Scott and I have recently joined the YMCA because we are trying to get back in shape. This is an uphill battle for anyone, but for us it's very daunting. We have a long ways to go and we're very much aware of it. It is a struggle to get motivated to go, much less keep going and going. But, we try.

The other night I was over at my mom's house for a visit. I had to cut my visit short because I had an appointment with a personal trainer. (It's the Y, so it's not QUITE as glamorous as it may sound.) She gave me a mini-lecture on how it wasn't enough to go work out, you have to diet too. I mean, duh. Does she think I don't have access to the news? But honestly, can't there even be a minute of "I'm proud of you for trying to get off your butt and do something."

Nope.

Then, my appointment with the personal trainer turns into a mini-lecture about how I shouldn't make jokes about my weight, it's detrimental to my plan (damn, there goes my stand-up routine) AND did I know that I had to do more than just work out? I had to diet too??

Sigh.

Let me share with my faithful readers that yes, I am aware that I have to diet. Thank you for the news flash. But, I also know that not dieting AND not exercising has just GOT to be worse than exercising and not dieting. I mean, baby steps, right?

Then, I come home and watche Kirstie Alley's show Fat Actress. The show is a reality show like Larry David's show -- not quite reality, but based on it. Here's the thing -- the show was pretty funny, but the scary thing is that it plays on the fears that all overweight people have and that is that people are really dogging you out as much as you think they are. As much as you may be dogging yourself out. All that talk about how important it is to love yourself and respect yourself goes out the window when you see dozens of people calling her a blimp and a whale and enormous and huge AND adding to the stereotype that black men love fat white girls. Wow. It was depressing. Unless you've been there, unless you've lived with those insecurities that just when you thought you were at your hottest was when everyone in the room was in fact making fun of you for thinking you were so hot -- you will not know what I am talking about. And frankly, that makes me glad for you.

And also a little jealous.

Then the quote.
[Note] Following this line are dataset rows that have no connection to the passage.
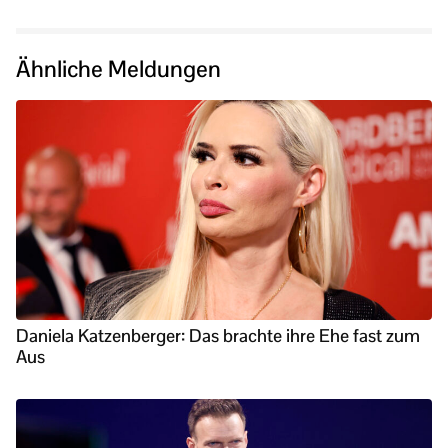
Ähnliche Meldungen
Daniela Katzenberger: Das brachte ihre Ehe fast zum
Aus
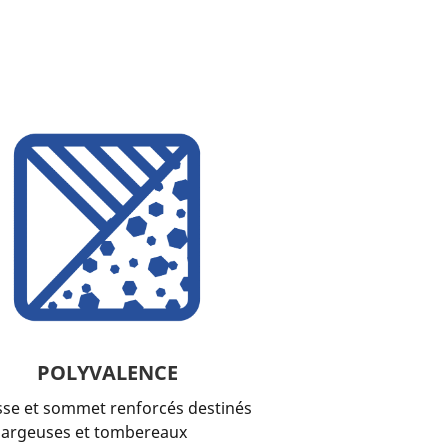
POLYVALENCE
sse et sommet renforcés destinés
hargeuses et tombereaux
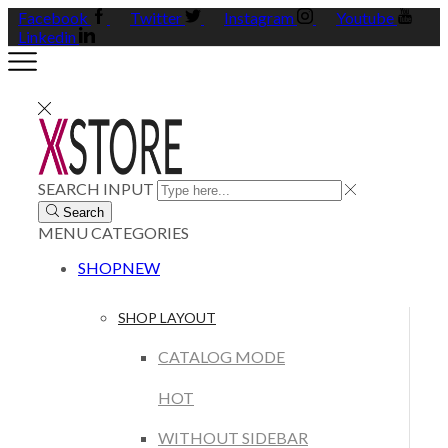
Facebook
Twitter
Instagram
Youtube
Linkedin
SEARCH INPUT
Search
MENU
CATEGORIES
SHOP
NEW
SHOP LAYOUT
CATALOG MODE
HOT
WITHOUT SIDEBAR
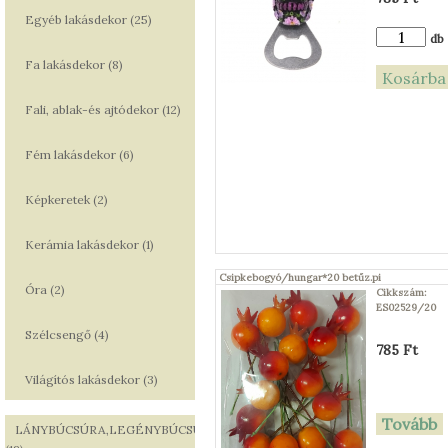
Egyéb lakásdekor (25)
db
Fa lakásdekor (8)
Fali, ablak-és ajtódekor (12)
Fém lakásdekor (6)
Képkeretek (2)
Kerámia lakásdekor (1)
Csipkebogyó/hungar*20 betűz.pi
Óra (2)
Cikkszám:
ES02529/20
Szélcsengő (4)
785 Ft
Világítós lakásdekor (3)
Tovább
LÁNYBÚCSÚRA,LEGÉNYBÚCSÚRA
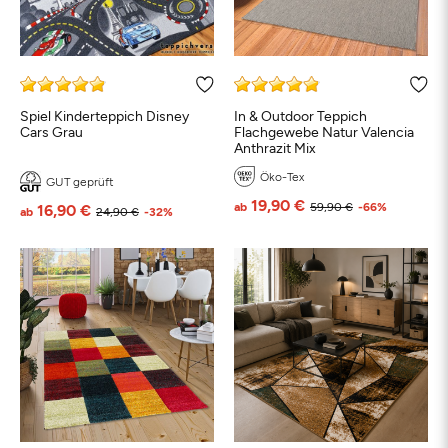
Spiel Kinderteppich Disney
In & Outdoor Teppich
Cars Grau
Flachgewebe Natur Valencia
Anthrazit Mix
Öko-Tex
GUT geprüft
19,90 €
ab
59,90 €
-66%
16,90 €
ab
24,90 €
-32%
Then the reminder that I shouldn't let other people's opinions of me matter, since in all other matters I seem to hold my own opinion SO highly. (Just ask anyone who's had my advice barked at them!)

So, I guess I'm going to keep on keeping on and hope that I get picked for one of those extreme makeover shows soon.

Damn, already didn't stop making fun of myself...

Sunday, March 06, 2005

Just a quick note to say -- sure was nice writing about something "controversial" and getting all those comments! :-)

Always nice to know there's someone out there reading.